- **SHORT EXERCISE 1**:
In the Weaviate batch import report, which class was the failed memtable flush on?
- **SHORT EXERCISE 2**:
According to the server log in the Weaviate batch import report, why did the flush fail? Answer in one to three sentences.
- **SHORT EXERCISE 3**:
Pick up the Weaviate batch import report where it stops and keep writing.

- **EXTRACT TO READ**:

========================

Description
We are performing a batch import where in the last step we create cross-references between the objects. While doing so, we perform consistency checks that all objects that were written in the previous step can also be retrieved. In our last run, this was not always the case. We did not receive a client-side error during the batch import, but at the time of the import i the server logs there was (among others) the following error:
{"action":"lsm_memtable_flush","class":"PageNode_v3","error":"flush: unlinkat /var/lib/weaviate/pagenode_v3/kUuKzkTaWVxi/lsm/objects/segment-1720459484309792404.scratch.d: directory not empty","index":"pagenode_v3","level":"error","msg":"flush and switch failed","path":"/var/lib/weaviate/pagenode_v3/kUuKzkTaWVxi/lsm/objects","shard":"kUuKzkTaWVxi","time":"2024-07-08T17:25:48Z"}
The following query did not return any objects although they had been inserted before:
weaviate_client.query.get(
'PageNode_v3',
['page_id', 'node_index']
)
.with_where({
"path": ["page_id"],
"operator": "Equal",
"valueText": page_id
})
.with_limit(100_000)
.do()

========================

- **PROVIDED MATERIAL**:
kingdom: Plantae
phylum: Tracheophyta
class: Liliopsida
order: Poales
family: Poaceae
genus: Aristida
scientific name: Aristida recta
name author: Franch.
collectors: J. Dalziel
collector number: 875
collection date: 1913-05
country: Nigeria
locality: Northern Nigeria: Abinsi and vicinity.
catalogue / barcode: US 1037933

========================

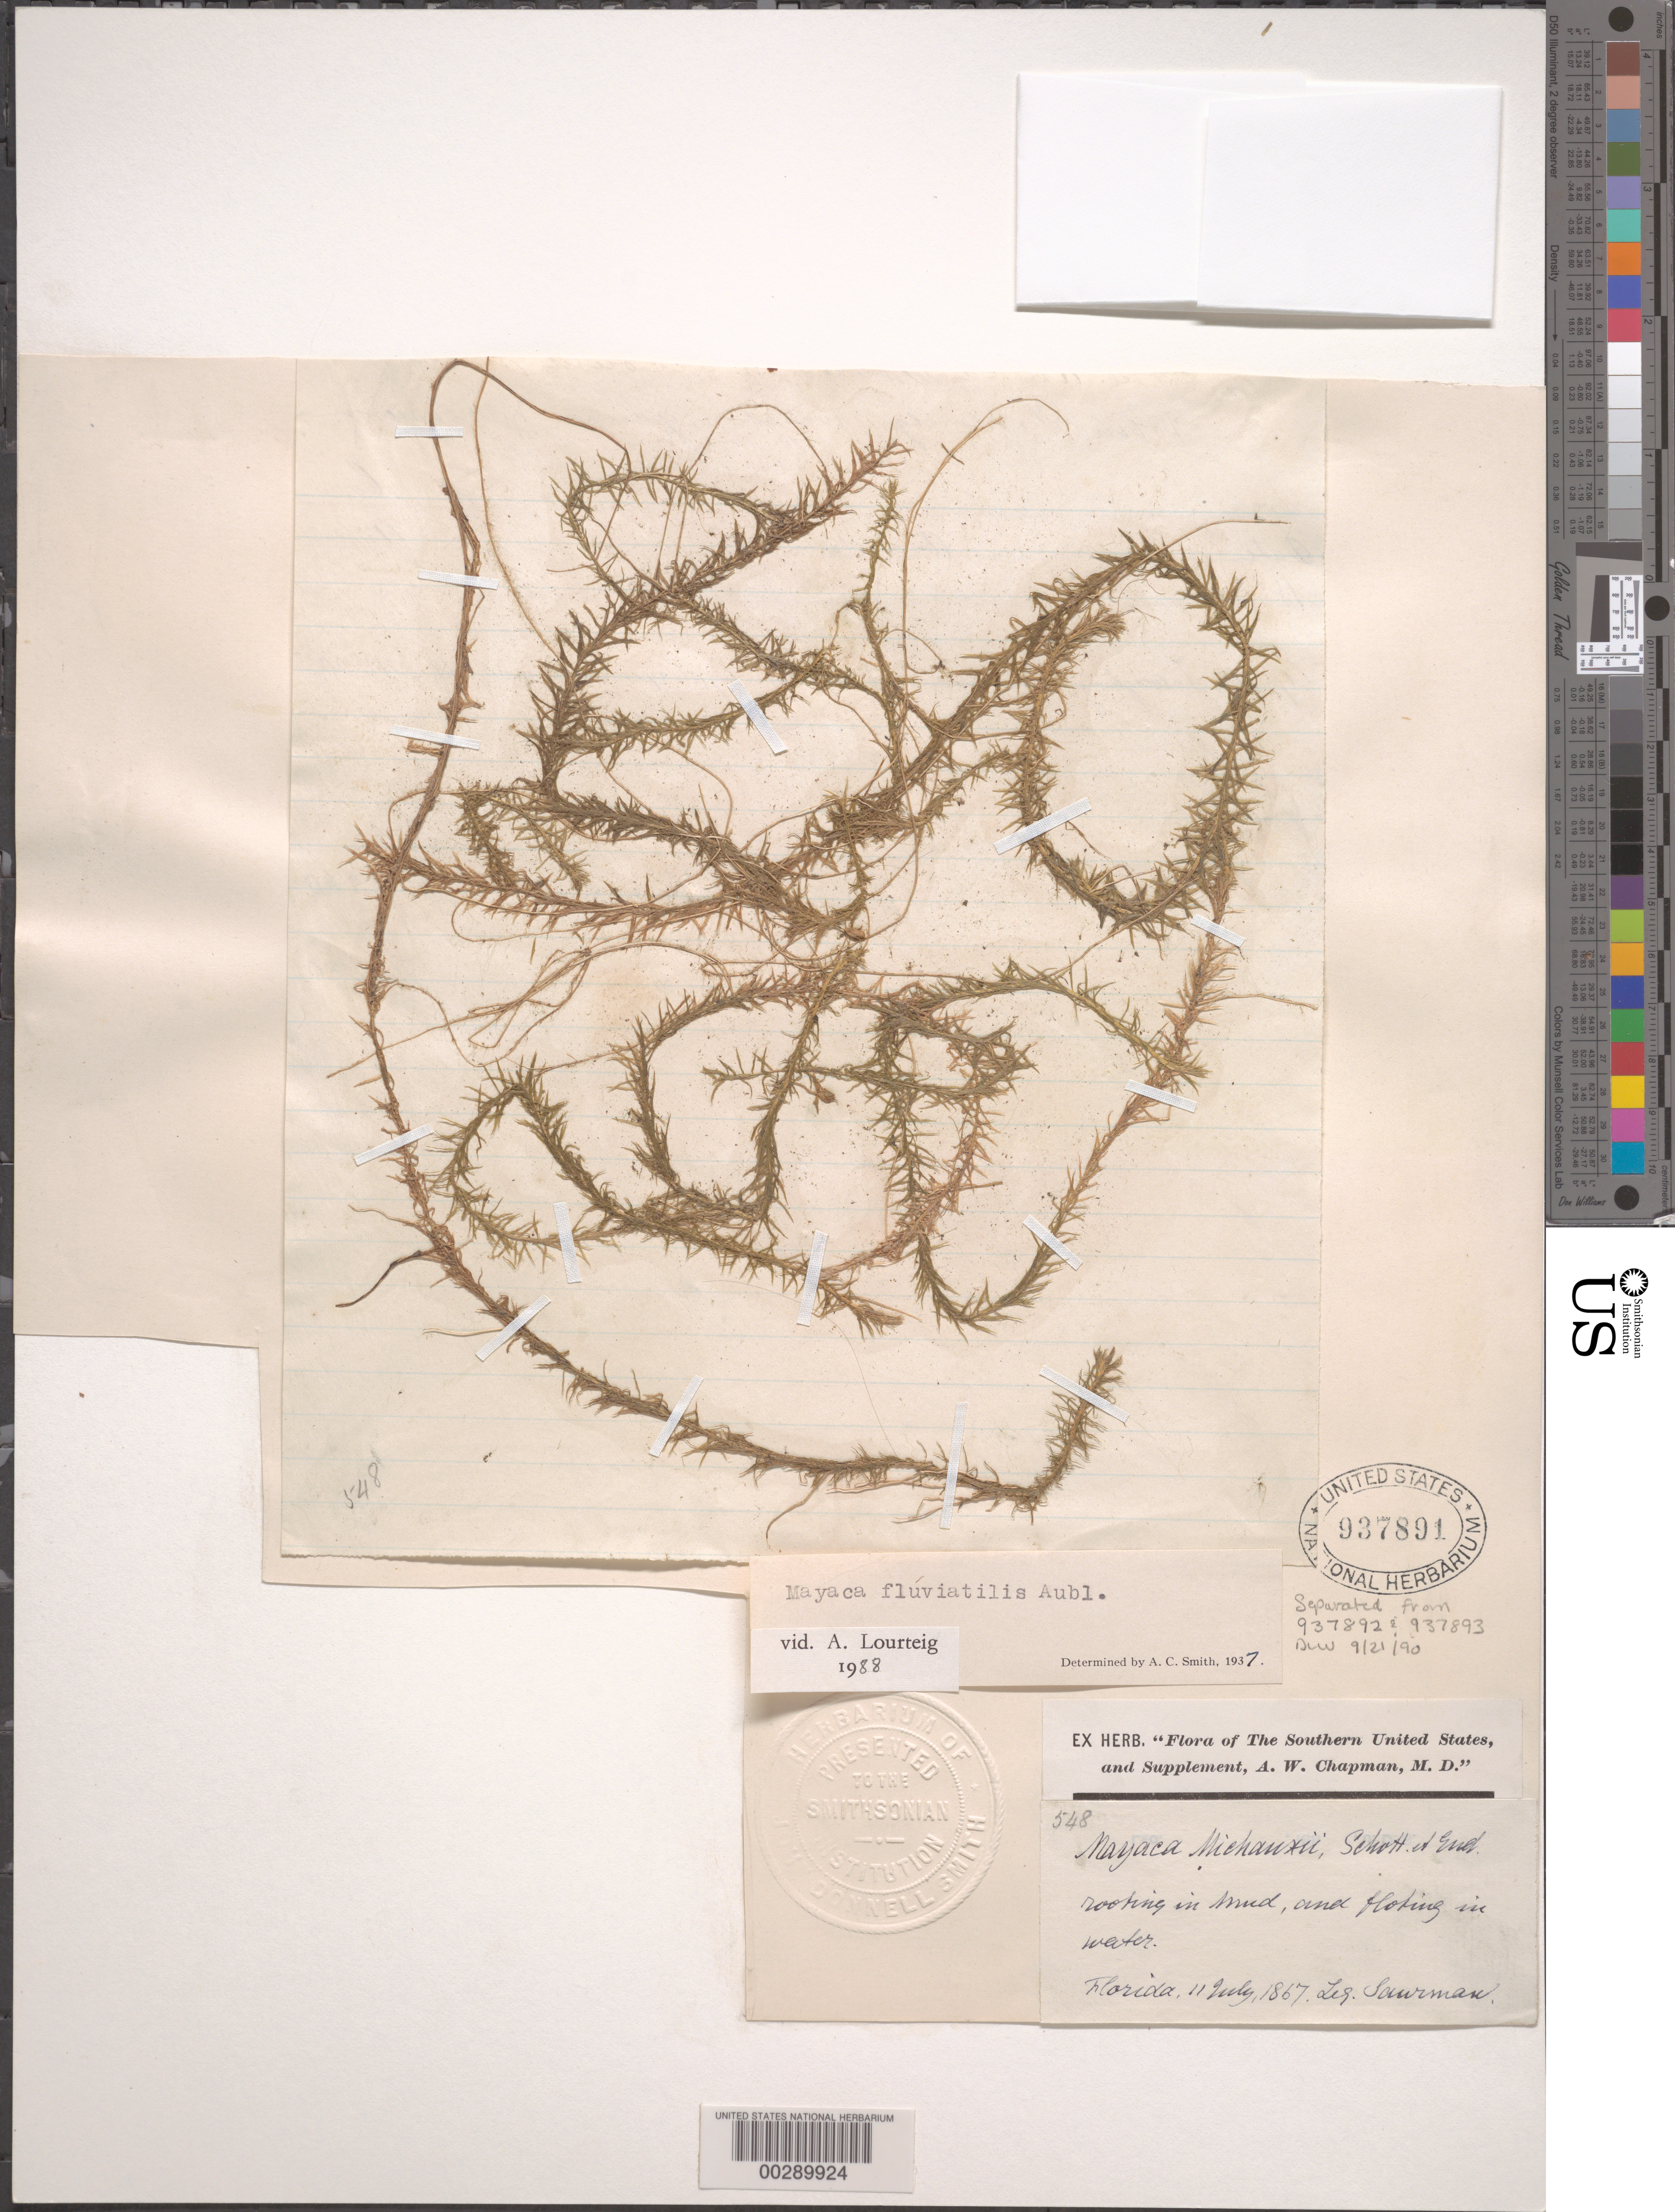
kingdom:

========================

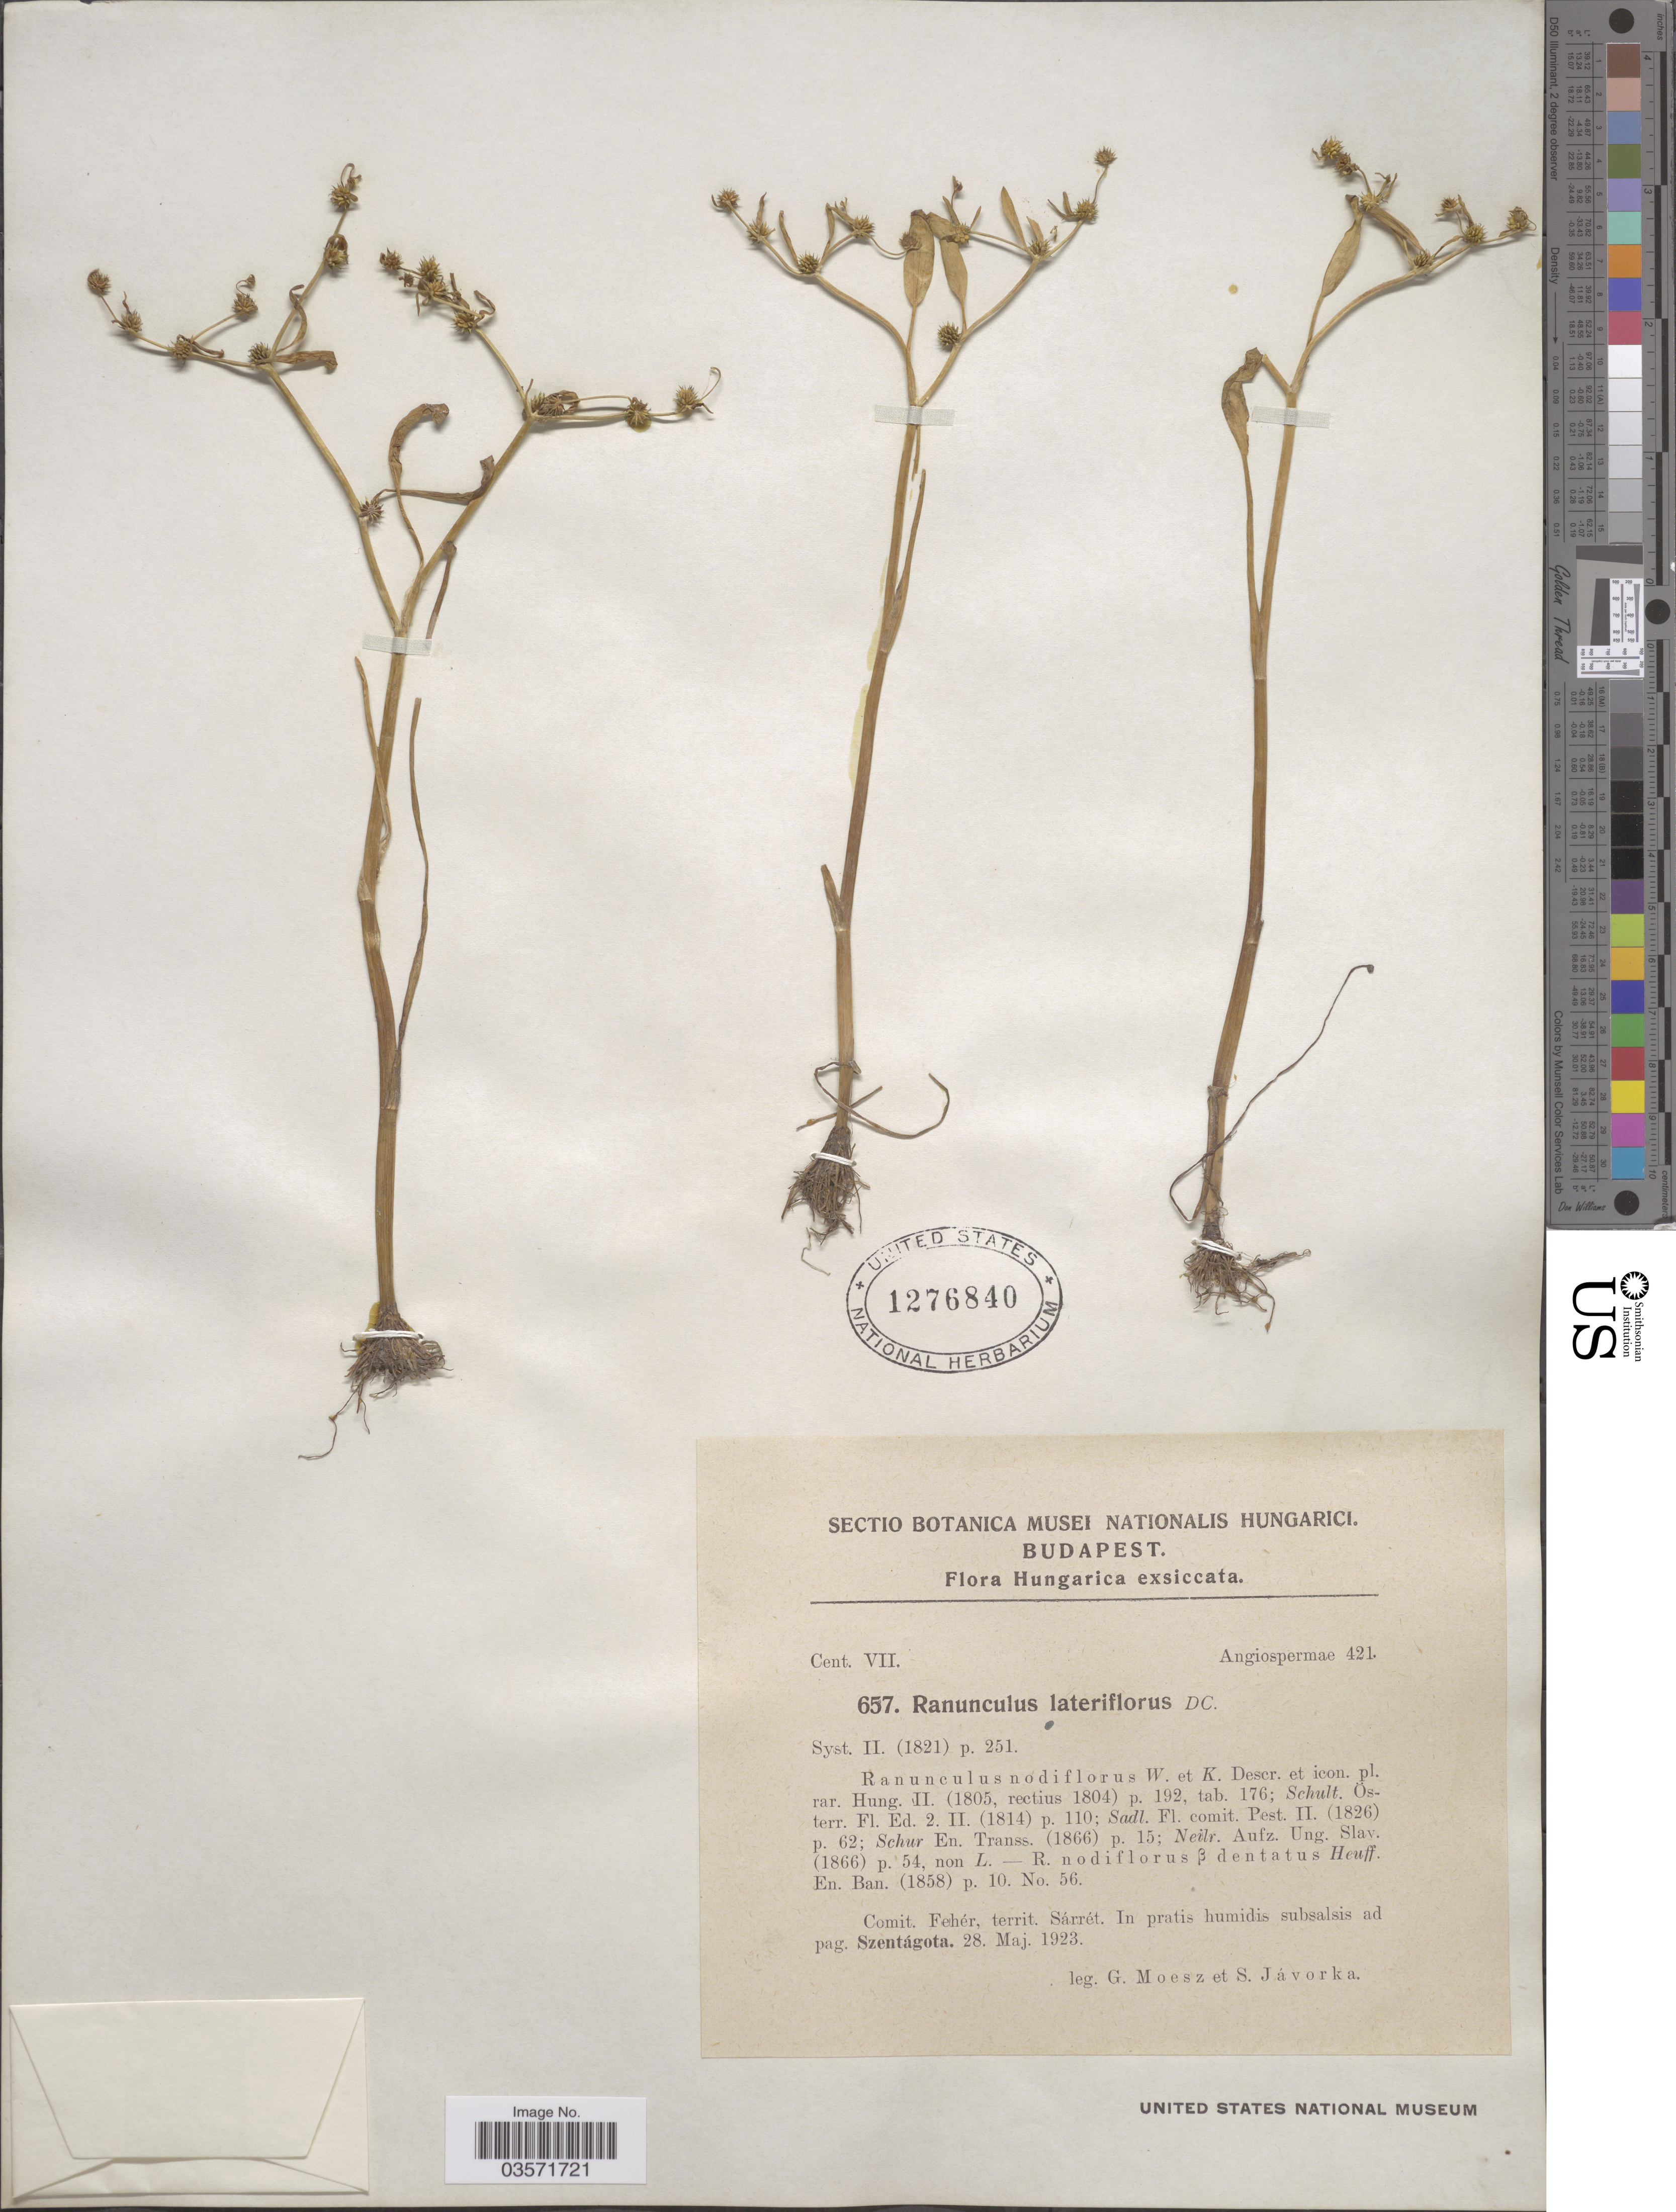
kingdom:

========================

- **FINAL ANSWER 1**:
PageNode_v3

- **FINAL ANSWER 2**:
The flush failed because the unlinkat call on the scratch directory for segment 1720459484309792404 could not remove it. The directory was not empty. As a result, the log reports "flush and switch failed."

- **FINAL ANSWER 3**:
Interestingly, after a server restart (we upgraded to 1.25.7 during that restart, but I do not think that that made a difference), the objects are now retrievable. During server startup, the following messages related to this shard were printed to the log:
{"action":"lsm_segment_init","class":"PageNode_v3","index":"pagenode_v3","level":"info","msg":"discarded (partially written) LSM segment, because an active WAL for the same segment was found. A recovery from the WAL will follow.","path":"/var/lib/weaviate/pagenode_v3/kUuKzkTaWVxi/lsm/objects/segment-1720459484309792404.db","shard":"kUuKzkTaWVxi","time":"2024-07-09T10:49:47Z","wal_path":"segment-1720459484309792404.wal"}
{"action":"lsm_recover_from_active_wal","class":"PageNode_v3","index":"pagenode_v3","level":"warning","msg":"active write-ahead-log found. Did weaviate crash prior to this? Trying to recover...","path":"/var/lib/weaviate/pagenode_v3/kUuKzkTaWVxi/lsm/objects/segment-1720459484309792404","shard":"kUuKzkTaWVxi","time":"2024-07-09T10:49:47Z"}
Obviously having to restart the server to have all objects readable is not optimal. Could you please help us understand what is happening here and if there is a chance of having this not happen in the first place?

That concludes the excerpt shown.